(ASSIGNED TASK): Images embedded in the records are excluded; print everything else exactly as given.

(EXTRACTED MATERIAL):
--------------------

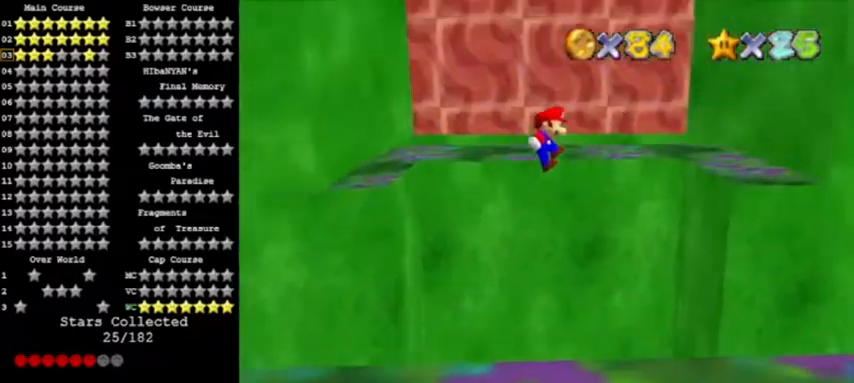
{"buttons": ["A"], "left_stick": "left", "events": [[300, "left_stick", "right"], [334, "A", "up"], [467, "A", "down"], [500, "left_stick", "left"]]}
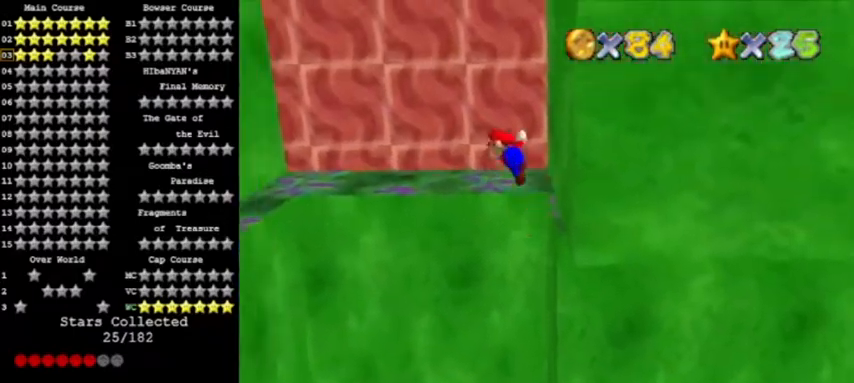
{"buttons": ["A"], "left_stick": "left", "events": [[234, "left_stick", "down-left"], [401, "left_stick", "left"]]}
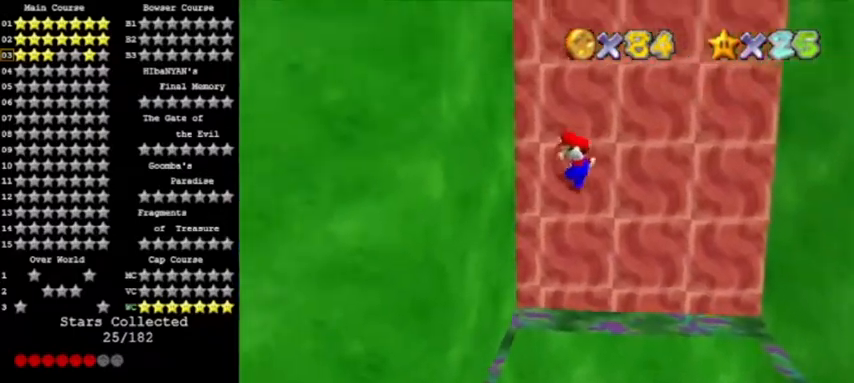
{"buttons": ["A"], "left_stick": "right", "events": [[67, "A", "up"], [233, "A", "down"], [233, "left_stick", "right"]]}
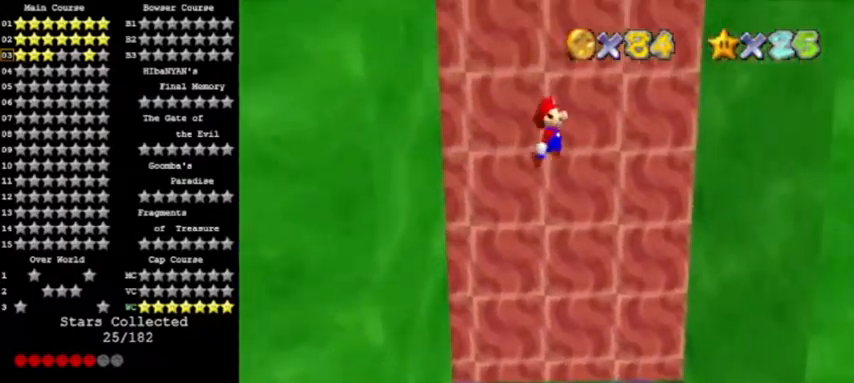
{"buttons": ["A"], "left_stick": "left", "events": [[301, "A", "up"], [501, "A", "down"], [501, "left_stick", "left"]]}
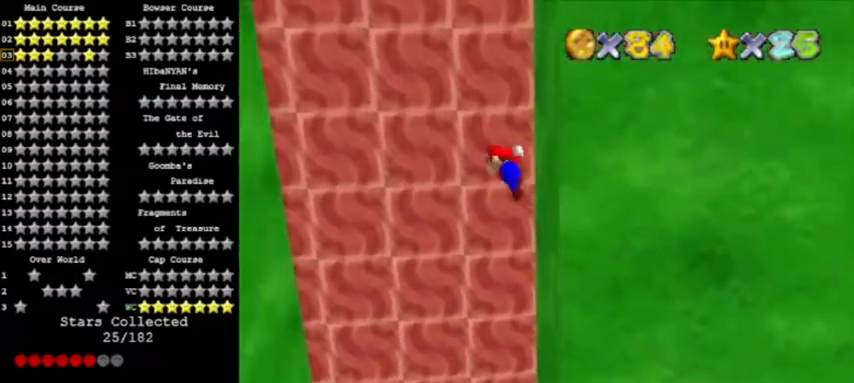
{"buttons": ["A"], "left_stick": "left", "events": []}
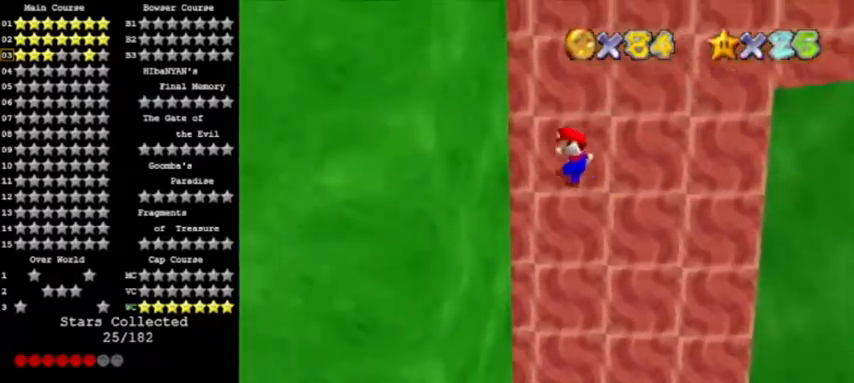
{"buttons": ["A"], "left_stick": "right", "events": [[67, "A", "up"], [234, "A", "down"], [267, "left_stick", "right"]]}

--------------------

(ANSWER BOX):
{"buttons": ["A"], "left_stick": "left", "events": [[300, "left_stick", "right"], [334, "A", "up"], [467, "A", "down"], [500, "left_stick", "left"]]}
{"buttons": ["A"], "left_stick": "left", "events": [[234, "left_stick", "down-left"], [401, "left_stick", "left"]]}
{"buttons": ["A"], "left_stick": "right", "events": [[67, "A", "up"], [233, "A", "down"], [233, "left_stick", "right"]]}
{"buttons": ["A"], "left_stick": "left", "events": [[301, "A", "up"], [501, "A", "down"], [501, "left_stick", "left"]]}
{"buttons": ["A"], "left_stick": "left", "events": []}
{"buttons": ["A"], "left_stick": "right", "events": [[67, "A", "up"], [234, "A", "down"], [267, "left_stick", "right"]]}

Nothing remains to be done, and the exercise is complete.